By configuring workloads to safely handle 2x/4x traffic levels, Akamas helps ensure the cluster remains stable without resorting to emergency scaling.

Together, these recommendations form a comprehensive, full-stack optimization strategy, not just reactive tuning. Akamas helps platform teams proactively fix risks, align configurations with reality, and ensure the environment remains both resilient and cost-efficient going forward.

Key Takeaways

This incident highlights a critical and common challenge: almost invisible risks accumulating in production environments, only to surface during routine events like a new release or minor traffic spike.

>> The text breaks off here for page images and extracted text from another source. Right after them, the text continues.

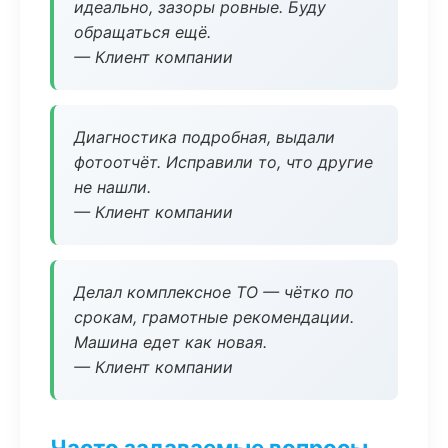
идеально, зазоры ровные. Буду
обращаться ещё.
— Клиент компании
Диагностика подробная, выдали
фотоотчёт. Исправили то, что другие
не нашли.
— Клиент компании
Делал комплексное ТО — чётко по
срокам, грамотные рекомендации.
Машина едет как новая.
— Клиент компании
Часто задаваемые вопросы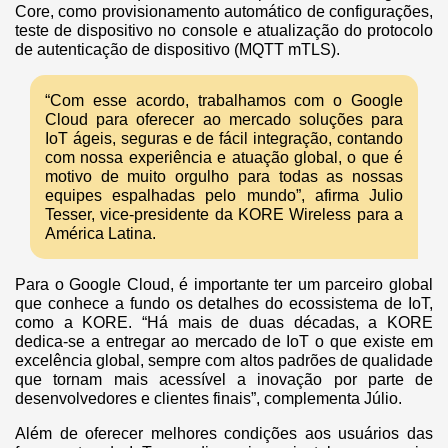
Core, como provisionamento automático de configurações,
teste de dispositivo no console e atualização do protocolo
de autenticação de dispositivo (MQTT mTLS).
“Com esse acordo, trabalhamos com o Google
Cloud para oferecer ao mercado soluções para
IoT ágeis, seguras e de fácil integração, contando
com nossa experiência e atuação global, o que é
motivo de muito orgulho para todas as nossas
equipes espalhadas pelo mundo”, afirma Julio
Tesser, vice-presidente da KORE Wireless para a
América Latina.
Para o Google Cloud, é importante ter um parceiro global
que conhece a fundo os detalhes do ecossistema de IoT,
como a KORE. “Há mais de duas décadas, a KORE
dedica-se a entregar ao mercado de IoT o que existe em
excelência global, sempre com altos padrões de qualidade
que tornam mais acessível a inovação por parte de
desenvolvedores e clientes finais”, complementa Júlio.
Além de oferecer melhores condições aos usuários das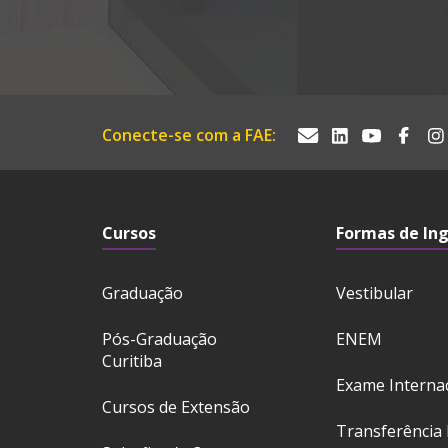
Conecte-se com a FAE:
Cursos
Formas de In
Graduação
Vestibular
Pós-Graduação
ENEM
Curitiba
Exame Interna
Cursos de Extensão
Transferência 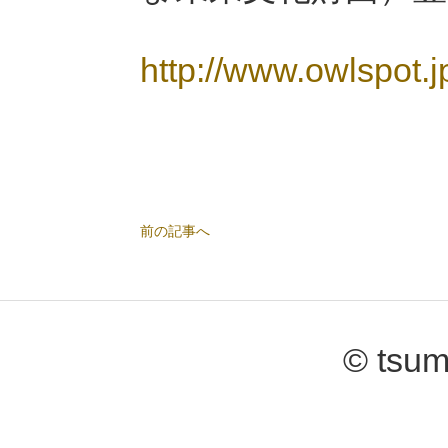
http://www.owlspot.
前の記事へ
© tsum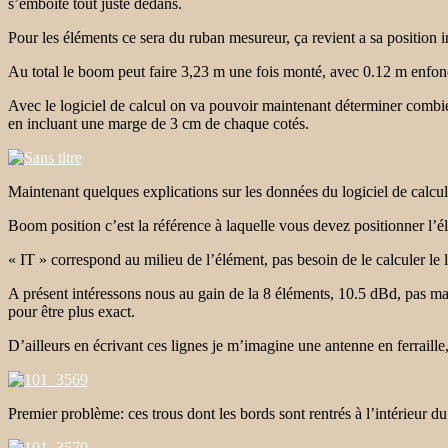
s’emboite tout juste dedans.
Pour les éléments ce sera du ruban mesureur, ça revient a sa position ini
Au total le boom peut faire 3,23 m une fois monté, avec 0.12 m enfon
Avec le logiciel de calcul on va pouvoir maintenant déterminer comb
en incluant une marge de 3 cm de chaque cotés.
Maintenant quelques explications sur les données du logiciel de calcul
Boom position c’est la référence à laquelle vous devez positionner l’
« IT » correspond au milieu de l’élément, pas besoin de le calculer le l
A présent intéressons nous au gain de la 8 éléments, 10.5 dBd, pas mal
pour être plus exact.
D’ailleurs en écrivant ces lignes je m’imagine une antenne en ferraille, 
Premier problème: ces trous dont les bords sont rentrés à l’intérieur du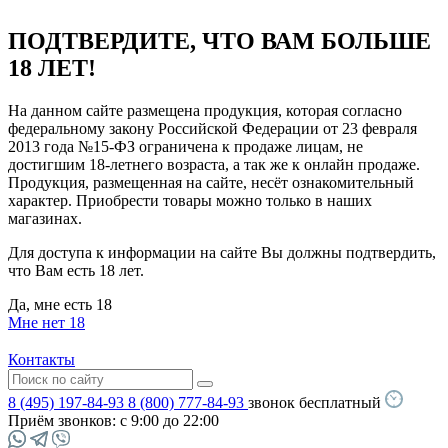
ПОДТВЕРДИТЕ, ЧТО ВАМ БОЛЬШЕ
18 ЛЕТ!
На данном сайте размещена продукция, которая согласно
федеральному закону Российской Федерации от 23 февраля
2013 года №15-ФЗ ограничена к продаже лицам, не
достигшим 18-летнего возраста, а так же к онлайн продаже.
Продукция, размещенная на сайте, несёт ознакомительный
характер. Приобрести товары можно только в наших
магазинах.
Для доступа к информации на сайте Вы должны подтвердить,
что Вам есть 18 лет.
Да, мне есть 18
Мне нет 18
Контакты
8 (495) 197-84-93
8 (800) 777-84-93
звонок бесплатный
Приём звонков:
с 9:00 до 22:00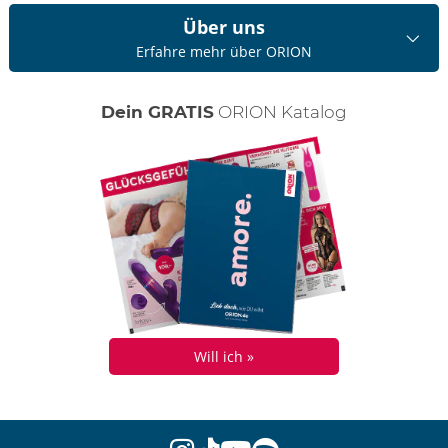
Über uns
Erfahre mehr über ORION
Dein GRATIS
ORION Katalog
Will ich »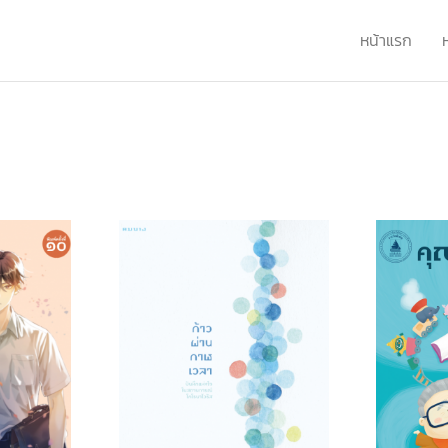
หน้าแรก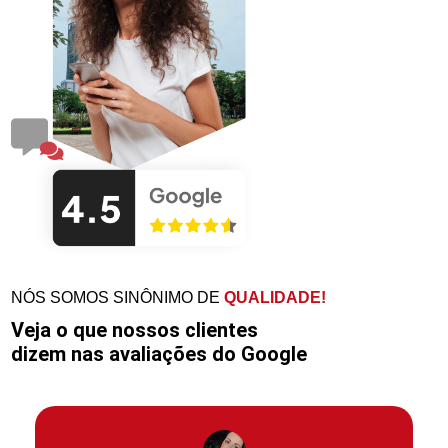
NÓS SOMOS SINÔNIMO DE
QUALIDADE!
Veja o que nossos clientes
dizem nas avaliações do Google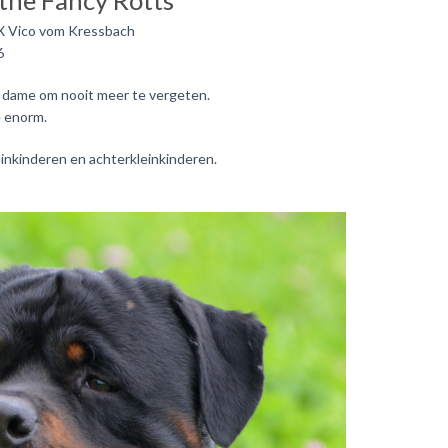
 the Fancy Rotts
 X Vico vom Kressbach
6
n dame om nooit meer te vergeten.
e enorm.
leinkinderen en achterkleinkinderen.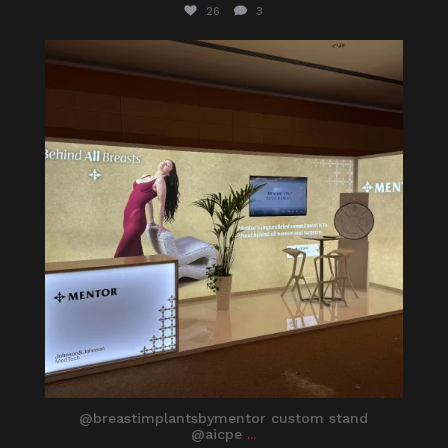
26
3
itaprosrl
Apr 12
@breastimplantsbymentor custom stand
@aicpe
...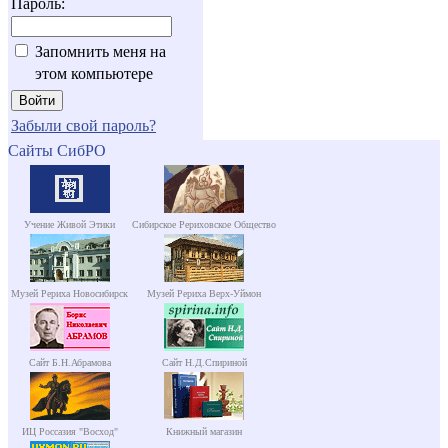
Пароль:
Запомнить меня на
этом компьютере
Забыли свой пароль?
Сайты СибРО
Учение Живой Этики
Сибирское Рериховское Общество
Музей Рериха Новосибирск
Музей Рериха Верх-Уймон
Сайт Б.Н.Абрамова
Сайт Н.Д.Спириной
ИЦ Россазия "Восход"
Книжный магазин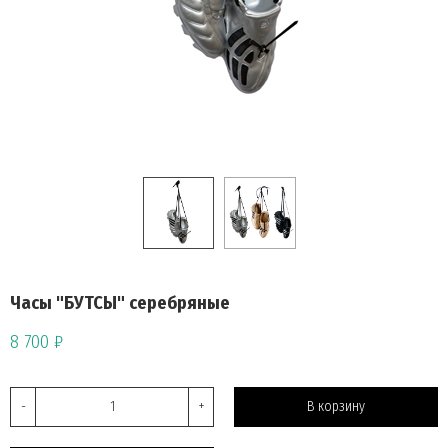
Часы "БУТСЫ" серебряные
8 700 ₽
-
+
В корзину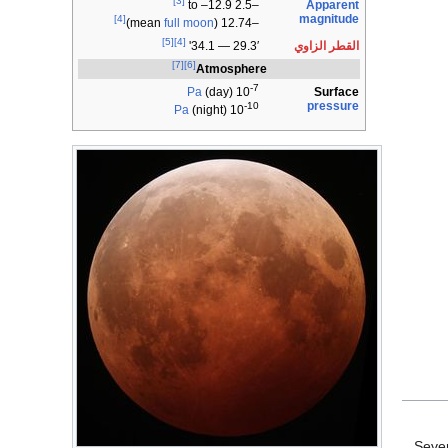
[3]
Apparent
–2.5 to –12.9
magnitude
[4]
)
full moon
–12.74 (mean
[5]
[4]
القطر الزاوي
29.3′ — 34.1'
[7]
[6]
Atmosphere
-7
Surface
Pa
(day)
10
pressure
-10
Pa
(night)
10
Sever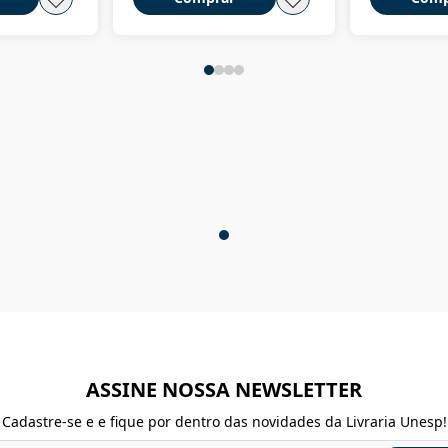
ASSINE NOSSA NEWSLETTER
Cadastre-se e e fique por dentro das novidades da Livraria Unesp!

The post-mortem analysis demonstrated that:

  • The incident was avoidable: warning signs were clearly present days before the crash.
  • The emergency fix (adding memory) treated symptoms, not root causes. Workloads and JVMs remained misconfigured.
  • Eviction risks, CPU inefficiencies, and unsafe JVM settings continue to threaten the cluster’s stability.

Akamas Insights provides a clear path to mitigation. Rather than scaling up infrastructure, it recommends right-sizing existing workloads and runtimes.

Securing the environment may not require adding nodes or memory, but simply applying smarter configurations, both at the Kubernetes and JVM levels.

With Akamas, platform teams can:

  • Detect risks before incidents occur
  • Safely optimize both Kubernetes and application runtimes
  • Improve resilience without overprovisioning
  • Prevent outages while saving infrastructure costs

In short: the crash didn’t need to happen, and the next one doesn’t either.